His group also plans to produce more Moleculo data for the channel catfish genome and other research projects. "I think these are a must for anyone who wants to assemble a eukaryotic genome de novo," he said, noting that the approach has utility for gene discovery, detection of copy number variants, resolution of recently duplicated chromosomal regions, resolution of repetitive elements, and mapping of coding and non-coding RNA. In addition, the long reads could improve metagenomic studies.
Todd Michael, a researcher at Monsanto, said during a presentation at the PAG conference that his group has used Moleculo data to improve the assembly of the corn rootworm genome, which is currently in progress.
The genome is complex and heterogeneous, even between individuals from the same population, and his team is working on a high-quality reference genome.
He said initial data from Moleculo — long reads on the order of 8 to 10 kilobases — are "really promising" because they are very accurate. In the future, he and his colleagues plan to add 20-kilobase mate pair reads, BAC sequences, as well as additional data from Moleculo.

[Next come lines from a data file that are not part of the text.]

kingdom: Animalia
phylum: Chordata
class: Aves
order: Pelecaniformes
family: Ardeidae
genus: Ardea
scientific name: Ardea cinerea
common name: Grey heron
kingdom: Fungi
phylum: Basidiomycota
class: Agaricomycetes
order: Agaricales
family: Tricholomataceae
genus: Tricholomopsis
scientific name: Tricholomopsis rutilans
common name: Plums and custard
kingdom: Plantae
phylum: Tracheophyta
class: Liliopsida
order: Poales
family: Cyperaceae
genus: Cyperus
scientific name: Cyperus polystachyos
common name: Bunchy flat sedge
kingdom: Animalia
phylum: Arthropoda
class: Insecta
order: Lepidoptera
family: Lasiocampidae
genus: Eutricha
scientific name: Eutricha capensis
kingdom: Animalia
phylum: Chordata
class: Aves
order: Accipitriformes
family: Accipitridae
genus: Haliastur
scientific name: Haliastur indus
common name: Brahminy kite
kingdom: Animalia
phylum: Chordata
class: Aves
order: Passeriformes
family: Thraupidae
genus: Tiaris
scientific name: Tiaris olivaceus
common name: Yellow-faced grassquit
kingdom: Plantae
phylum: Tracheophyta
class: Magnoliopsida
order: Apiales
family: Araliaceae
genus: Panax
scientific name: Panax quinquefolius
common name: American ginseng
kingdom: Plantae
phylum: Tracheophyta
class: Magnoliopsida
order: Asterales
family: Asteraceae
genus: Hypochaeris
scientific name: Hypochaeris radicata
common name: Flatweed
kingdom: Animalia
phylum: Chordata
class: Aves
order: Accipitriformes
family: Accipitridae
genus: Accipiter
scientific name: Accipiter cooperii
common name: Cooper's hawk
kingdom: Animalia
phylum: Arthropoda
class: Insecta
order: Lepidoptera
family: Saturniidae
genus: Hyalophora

Moleculo's technology will likely compete with other approaches that also offer long-range genomic data to provide information on structural variation or haplotypes, among them OpGen's optical mapping, Pacific Biosciences' long-read sequencing, BioNano Genomics' DNA mapping, Nabsys' genome mapping (see other article, this issue), and Complete Genomics' Long Fragment Read service.
Michelmore's team has sequenced the same oomycete genome with PacBio and Moleculo and is in the process of completing a side-by-side comparison of the results. Like Moleculo, PacBio provided "much better assemblies" than assemblies based on Illumina short-read data alone.
Kertesz said one of the main advantages of Moleculo's technology is that it works with sequencing equipment that users already have. "Thousands of customers currently have HiSeqs or MiSeqs; it immediately puts their existing infrastructure [to use], allowing them to get the long reads."
− Andrea Anderson provided additional reporting for this article from the Plant and Animal Genome conference in San Diego.